• [TASK INPUTS]:

════

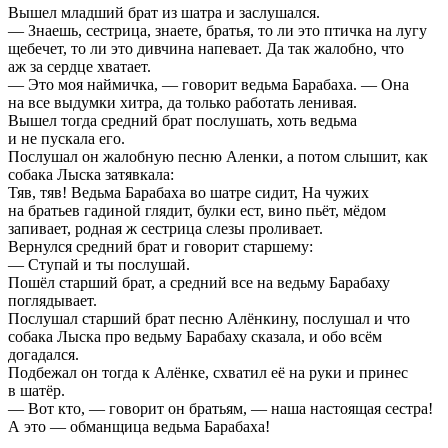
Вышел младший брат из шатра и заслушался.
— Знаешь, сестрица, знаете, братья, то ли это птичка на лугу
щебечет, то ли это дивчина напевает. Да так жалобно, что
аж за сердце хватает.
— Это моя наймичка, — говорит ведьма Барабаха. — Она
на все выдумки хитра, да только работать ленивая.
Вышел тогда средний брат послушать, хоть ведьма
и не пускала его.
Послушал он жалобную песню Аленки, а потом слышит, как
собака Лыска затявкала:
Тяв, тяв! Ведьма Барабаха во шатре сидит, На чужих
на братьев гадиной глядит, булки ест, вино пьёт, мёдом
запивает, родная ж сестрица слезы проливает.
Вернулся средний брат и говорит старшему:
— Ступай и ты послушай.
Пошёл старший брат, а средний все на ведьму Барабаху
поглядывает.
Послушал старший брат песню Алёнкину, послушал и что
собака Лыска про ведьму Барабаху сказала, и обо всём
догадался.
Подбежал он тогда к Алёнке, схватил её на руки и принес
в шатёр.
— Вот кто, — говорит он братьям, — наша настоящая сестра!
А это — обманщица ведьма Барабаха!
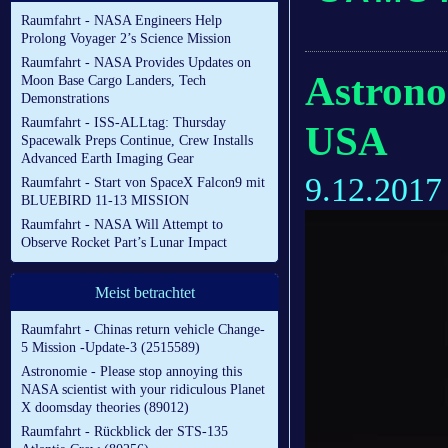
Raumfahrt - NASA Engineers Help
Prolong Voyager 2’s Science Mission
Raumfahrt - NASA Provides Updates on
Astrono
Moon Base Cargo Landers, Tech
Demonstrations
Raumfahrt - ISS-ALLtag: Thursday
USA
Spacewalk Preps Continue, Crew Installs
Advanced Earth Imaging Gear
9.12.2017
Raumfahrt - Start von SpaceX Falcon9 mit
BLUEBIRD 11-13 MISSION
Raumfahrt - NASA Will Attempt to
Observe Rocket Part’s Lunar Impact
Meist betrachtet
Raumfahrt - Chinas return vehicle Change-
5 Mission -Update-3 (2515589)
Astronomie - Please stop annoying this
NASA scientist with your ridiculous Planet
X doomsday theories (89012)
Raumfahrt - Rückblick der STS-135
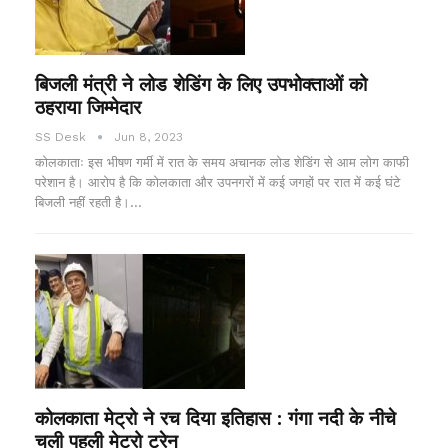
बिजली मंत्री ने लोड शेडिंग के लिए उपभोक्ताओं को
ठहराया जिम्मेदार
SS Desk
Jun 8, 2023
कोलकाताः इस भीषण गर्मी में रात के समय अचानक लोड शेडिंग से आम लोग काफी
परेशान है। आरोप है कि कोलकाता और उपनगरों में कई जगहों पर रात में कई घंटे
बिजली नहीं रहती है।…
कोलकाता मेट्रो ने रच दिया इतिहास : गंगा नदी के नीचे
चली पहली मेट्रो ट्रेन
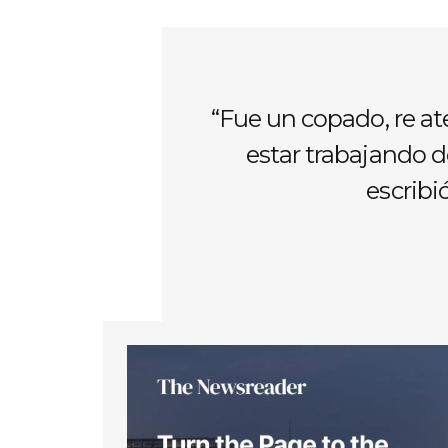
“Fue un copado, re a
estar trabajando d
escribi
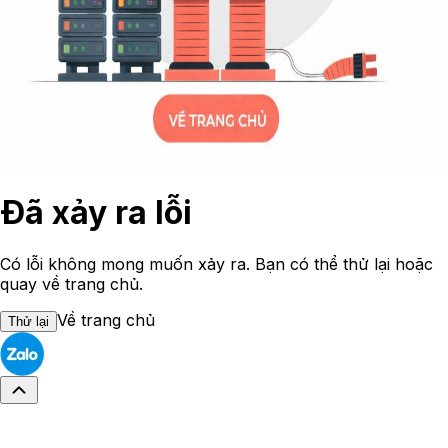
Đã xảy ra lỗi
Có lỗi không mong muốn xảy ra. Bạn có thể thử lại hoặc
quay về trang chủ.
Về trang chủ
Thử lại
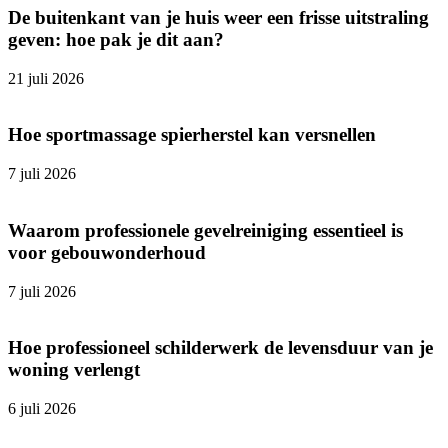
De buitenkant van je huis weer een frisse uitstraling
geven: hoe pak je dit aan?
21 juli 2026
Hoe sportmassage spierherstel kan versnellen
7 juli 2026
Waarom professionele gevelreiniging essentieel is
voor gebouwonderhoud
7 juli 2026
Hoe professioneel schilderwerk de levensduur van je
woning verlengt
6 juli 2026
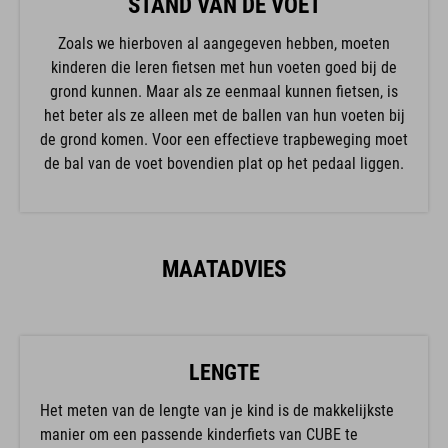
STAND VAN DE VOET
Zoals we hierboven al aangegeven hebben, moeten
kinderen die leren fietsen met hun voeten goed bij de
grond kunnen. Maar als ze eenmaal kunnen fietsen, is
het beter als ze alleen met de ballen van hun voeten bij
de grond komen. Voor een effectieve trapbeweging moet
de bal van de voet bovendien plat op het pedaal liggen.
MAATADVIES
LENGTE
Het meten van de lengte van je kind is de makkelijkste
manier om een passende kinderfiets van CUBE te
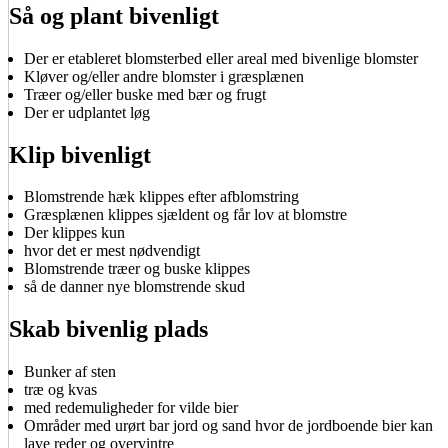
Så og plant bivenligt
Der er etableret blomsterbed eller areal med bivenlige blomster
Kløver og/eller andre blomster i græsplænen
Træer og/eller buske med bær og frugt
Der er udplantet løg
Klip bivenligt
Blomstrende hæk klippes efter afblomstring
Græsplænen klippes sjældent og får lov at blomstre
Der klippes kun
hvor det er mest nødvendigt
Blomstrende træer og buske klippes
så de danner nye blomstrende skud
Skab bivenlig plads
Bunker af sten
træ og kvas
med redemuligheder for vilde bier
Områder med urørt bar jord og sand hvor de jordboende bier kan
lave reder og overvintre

════

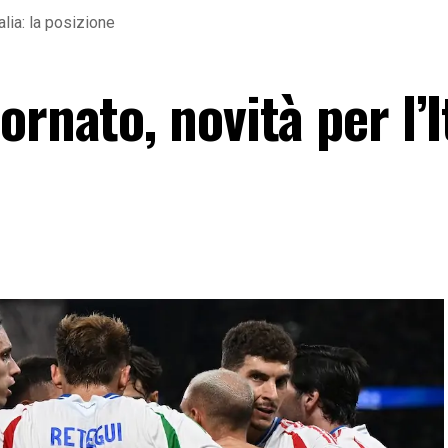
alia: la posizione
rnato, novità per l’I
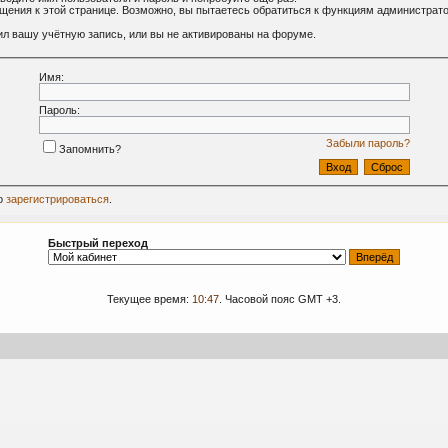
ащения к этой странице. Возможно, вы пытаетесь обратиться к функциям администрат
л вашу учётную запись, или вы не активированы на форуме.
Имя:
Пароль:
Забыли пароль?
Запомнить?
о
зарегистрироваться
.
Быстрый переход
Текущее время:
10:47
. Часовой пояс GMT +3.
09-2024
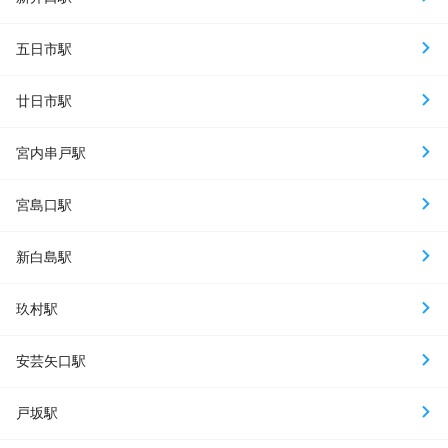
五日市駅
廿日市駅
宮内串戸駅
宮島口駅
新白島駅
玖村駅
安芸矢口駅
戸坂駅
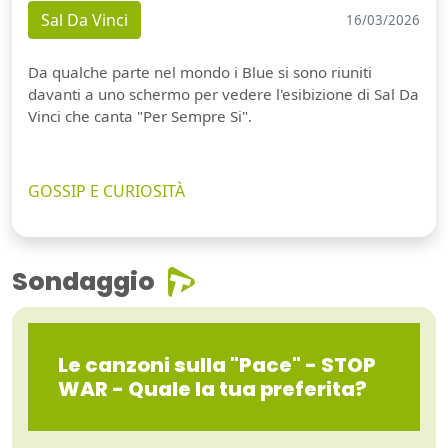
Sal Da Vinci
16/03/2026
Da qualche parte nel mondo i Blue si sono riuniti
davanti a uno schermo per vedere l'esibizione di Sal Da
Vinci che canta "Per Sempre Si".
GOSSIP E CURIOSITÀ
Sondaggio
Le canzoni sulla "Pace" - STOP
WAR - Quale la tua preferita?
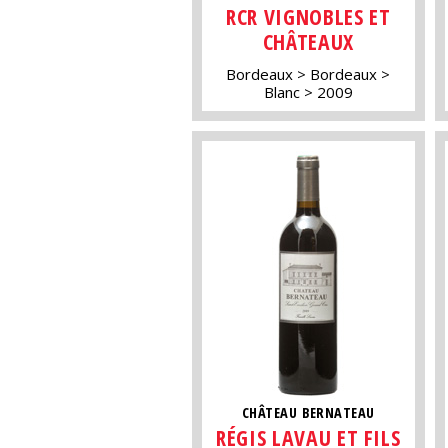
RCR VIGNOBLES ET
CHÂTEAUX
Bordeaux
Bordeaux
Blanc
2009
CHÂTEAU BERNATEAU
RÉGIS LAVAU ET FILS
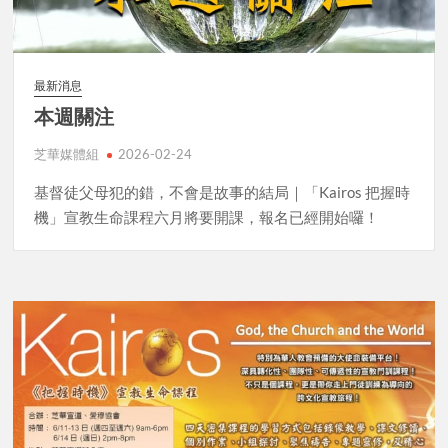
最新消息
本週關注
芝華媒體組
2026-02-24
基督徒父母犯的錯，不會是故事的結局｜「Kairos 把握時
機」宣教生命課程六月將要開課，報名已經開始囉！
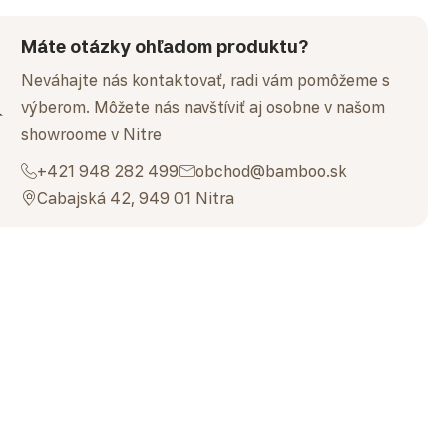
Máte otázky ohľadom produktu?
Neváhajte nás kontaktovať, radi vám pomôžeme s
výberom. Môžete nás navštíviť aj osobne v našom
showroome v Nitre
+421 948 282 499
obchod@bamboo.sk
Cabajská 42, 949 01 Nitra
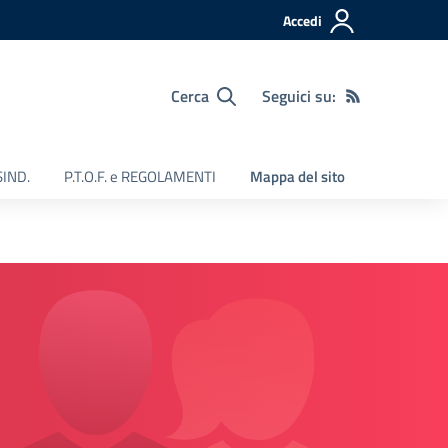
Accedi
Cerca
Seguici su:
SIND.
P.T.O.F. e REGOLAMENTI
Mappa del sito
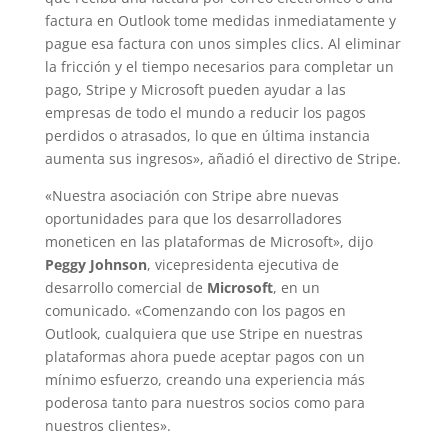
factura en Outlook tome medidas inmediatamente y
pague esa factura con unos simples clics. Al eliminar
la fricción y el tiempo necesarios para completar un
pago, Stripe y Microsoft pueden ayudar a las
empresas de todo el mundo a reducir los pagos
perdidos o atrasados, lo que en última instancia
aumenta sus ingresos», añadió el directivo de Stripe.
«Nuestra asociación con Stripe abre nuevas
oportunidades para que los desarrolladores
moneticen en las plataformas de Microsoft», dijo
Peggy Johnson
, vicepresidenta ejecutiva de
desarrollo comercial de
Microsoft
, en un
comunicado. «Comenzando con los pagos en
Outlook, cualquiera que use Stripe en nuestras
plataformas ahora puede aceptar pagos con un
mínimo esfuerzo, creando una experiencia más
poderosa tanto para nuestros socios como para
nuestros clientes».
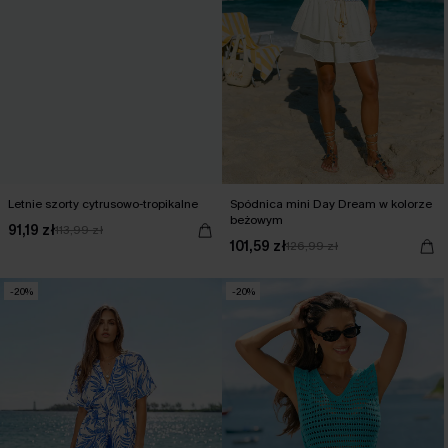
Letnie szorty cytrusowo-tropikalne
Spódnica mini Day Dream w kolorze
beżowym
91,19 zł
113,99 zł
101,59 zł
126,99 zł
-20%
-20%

════

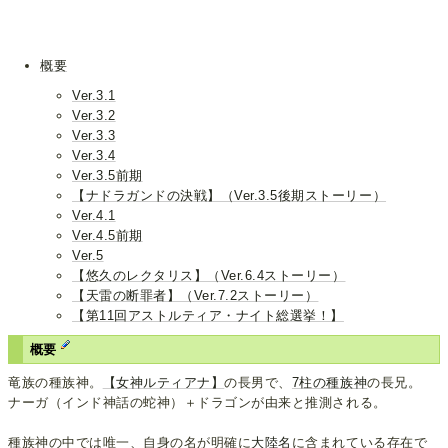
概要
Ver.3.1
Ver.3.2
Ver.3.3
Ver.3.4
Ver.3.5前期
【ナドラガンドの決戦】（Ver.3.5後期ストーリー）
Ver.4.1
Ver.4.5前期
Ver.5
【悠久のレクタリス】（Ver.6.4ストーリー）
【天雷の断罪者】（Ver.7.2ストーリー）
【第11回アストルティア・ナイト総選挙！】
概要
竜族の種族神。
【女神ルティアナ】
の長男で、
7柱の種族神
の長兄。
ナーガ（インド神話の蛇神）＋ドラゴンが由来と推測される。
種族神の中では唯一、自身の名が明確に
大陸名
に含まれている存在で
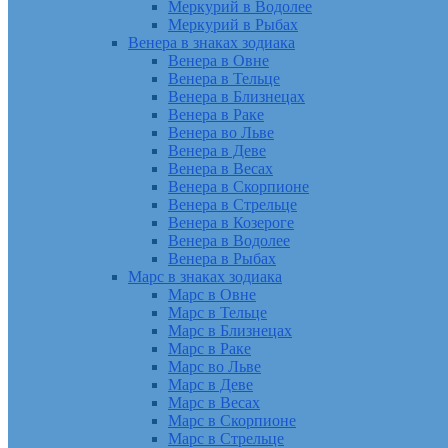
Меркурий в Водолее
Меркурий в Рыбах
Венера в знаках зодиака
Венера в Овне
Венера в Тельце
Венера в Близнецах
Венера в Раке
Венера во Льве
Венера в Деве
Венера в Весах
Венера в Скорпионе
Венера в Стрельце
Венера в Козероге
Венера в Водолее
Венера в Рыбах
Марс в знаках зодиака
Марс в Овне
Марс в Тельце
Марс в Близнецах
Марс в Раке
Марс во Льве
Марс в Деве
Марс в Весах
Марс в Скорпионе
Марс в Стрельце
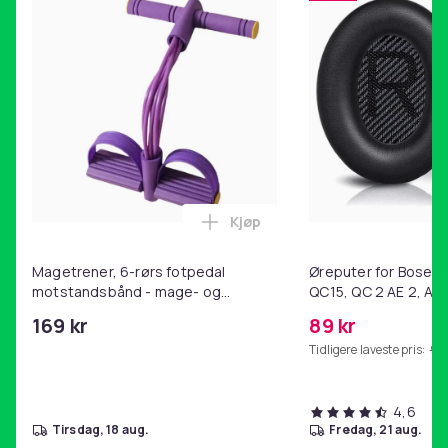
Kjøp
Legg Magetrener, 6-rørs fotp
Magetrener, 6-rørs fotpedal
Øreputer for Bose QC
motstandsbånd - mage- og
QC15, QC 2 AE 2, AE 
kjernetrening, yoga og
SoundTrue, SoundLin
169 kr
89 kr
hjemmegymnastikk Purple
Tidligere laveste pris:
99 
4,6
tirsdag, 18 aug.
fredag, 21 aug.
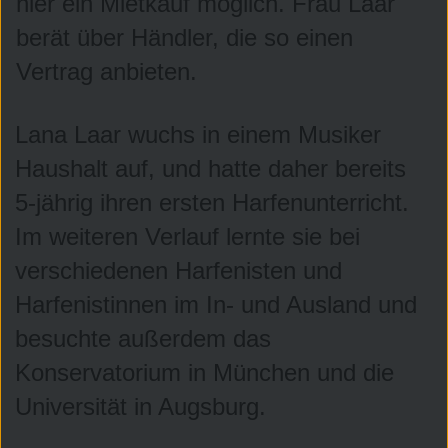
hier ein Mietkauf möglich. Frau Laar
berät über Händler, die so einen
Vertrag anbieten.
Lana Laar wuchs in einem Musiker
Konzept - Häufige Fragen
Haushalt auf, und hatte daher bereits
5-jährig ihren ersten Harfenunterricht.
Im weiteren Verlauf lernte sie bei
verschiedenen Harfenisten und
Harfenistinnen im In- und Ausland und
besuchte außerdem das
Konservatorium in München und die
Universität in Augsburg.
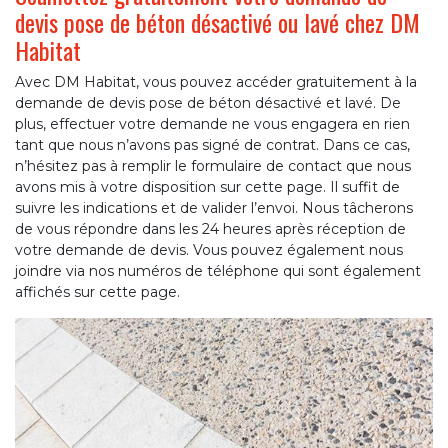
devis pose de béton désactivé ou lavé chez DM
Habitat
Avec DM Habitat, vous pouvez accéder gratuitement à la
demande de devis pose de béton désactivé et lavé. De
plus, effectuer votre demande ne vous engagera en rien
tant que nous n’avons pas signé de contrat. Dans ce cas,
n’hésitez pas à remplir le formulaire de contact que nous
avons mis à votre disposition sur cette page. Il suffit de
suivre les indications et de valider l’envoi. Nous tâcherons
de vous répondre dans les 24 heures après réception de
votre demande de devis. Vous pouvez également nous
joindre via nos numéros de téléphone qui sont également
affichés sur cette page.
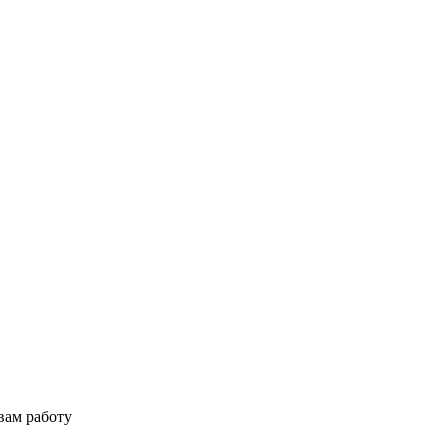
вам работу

════

• [TASK PROMPT]:
Word for word, restate the lines above from the line containing "Вышел младший брат из шатра и заслушался." through the line containing "и ты послушай.", with both included and nothing else.

• [TASK ANSWER]:
Вышел младший брат из шатра и заслушался.
— Знаешь, сестрица, знаете, братья, то ли это птичка на лугу
щебечет, то ли это дивчина напевает. Да так жалобно, что
аж за сердце хватает.
— Это моя наймичка, — говорит ведьма Барабаха. — Она
на все выдумки хитра, да только работать ленивая.
Вышел тогда средний брат послушать, хоть ведьма
и не пускала его.
Послушал он жалобную песню Аленки, а потом слышит, как
собака Лыска затявкала:
Тяв, тяв! Ведьма Барабаха во шатре сидит, На чужих
на братьев гадиной глядит, булки ест, вино пьёт, мёдом
запивает, родная ж сестрица слезы проливает.
Вернулся средний брат и говорит старшему:
— Ступай и ты послушай.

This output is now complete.